The spokeswoman added: “Cleveland Bridge UK were judged to not have caused a negative impact on the Wembley National Stadium project.
“The major effect on Cleveland Bridge UK’s position has arisen out of the interpretations around the valuation of its work content and its entitlement to payments under the contract.”
The company will also pay 20 per cent of Multiplex’s legal costs, about £1.75m.
Mr Justice Jackson criticised both sides for failing to reach a settlement earlier.
Costs had reached £8m two years ago when the judge hoped the groups might reach agreement through mediation.
Since then, a further £14m has been added to the legal bill – including at least £1m on photocopying alone.
Summing up yesterday, the judge said: ‘‘All thoughts of reaching a sensible settlement were seemingly jettisoned.
“Over the last two years, both parties have brushed aside repeated judicial observations on the wisdom of settling this particular litigation.”
Multiplex, renamed Brookfield Construction after it was acquired by a Canadian asset management group earlier this year, could now face a legal costs bill of about £10m.
A spokesman for Brookfield said: “The settlement, as it stands, is within our expected range of outcomes and we are pleased that the judgement in our favour does at least vindicate our claim.”

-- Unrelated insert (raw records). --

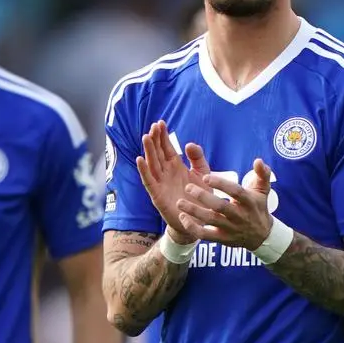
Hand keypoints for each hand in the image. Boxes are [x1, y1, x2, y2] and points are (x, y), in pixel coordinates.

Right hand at [137, 120, 211, 244]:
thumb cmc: (201, 196)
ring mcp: (160, 183)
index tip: (160, 122)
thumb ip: (198, 158)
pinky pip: (148, 181)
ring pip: (152, 164)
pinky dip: (144, 170)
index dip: (163, 136)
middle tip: (154, 126)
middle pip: (157, 153)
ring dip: (148, 151)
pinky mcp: (157, 195)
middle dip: (155, 139)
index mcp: (176, 166)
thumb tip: (188, 144)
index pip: (167, 148)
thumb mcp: (203, 173)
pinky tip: (140, 159)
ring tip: (146, 137)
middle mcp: (166, 173)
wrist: (200, 220)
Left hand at [174, 157, 273, 247]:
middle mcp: (240, 216)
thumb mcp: (263, 190)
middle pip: (220, 207)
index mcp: (249, 201)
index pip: (235, 192)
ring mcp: (231, 228)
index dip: (221, 184)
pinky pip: (206, 235)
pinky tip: (183, 218)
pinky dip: (193, 228)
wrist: (261, 236)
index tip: (205, 176)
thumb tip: (258, 161)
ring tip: (179, 202)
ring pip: (211, 220)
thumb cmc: (258, 207)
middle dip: (203, 197)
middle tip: (188, 187)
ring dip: (194, 212)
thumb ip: (262, 174)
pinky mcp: (223, 239)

Earlier this year, Cleveland Bridge outlined plans to recruit 300 staff in the next 12 months after it secured contracts worth £100m to carry out work on a skycraper in London and provide steel for the M74 extension in Scotland.
It is also one of the companies involved in the contract to build two drilling rigs at the Haverton Hill shipyard, on Teesside.
The Cleveland Bridge UK spokeswoman said: “Cleveland Bridge UK has a significant number of successful projects currently under construction, and the size of this award will not affect its ability to perform on any of its current commitments.”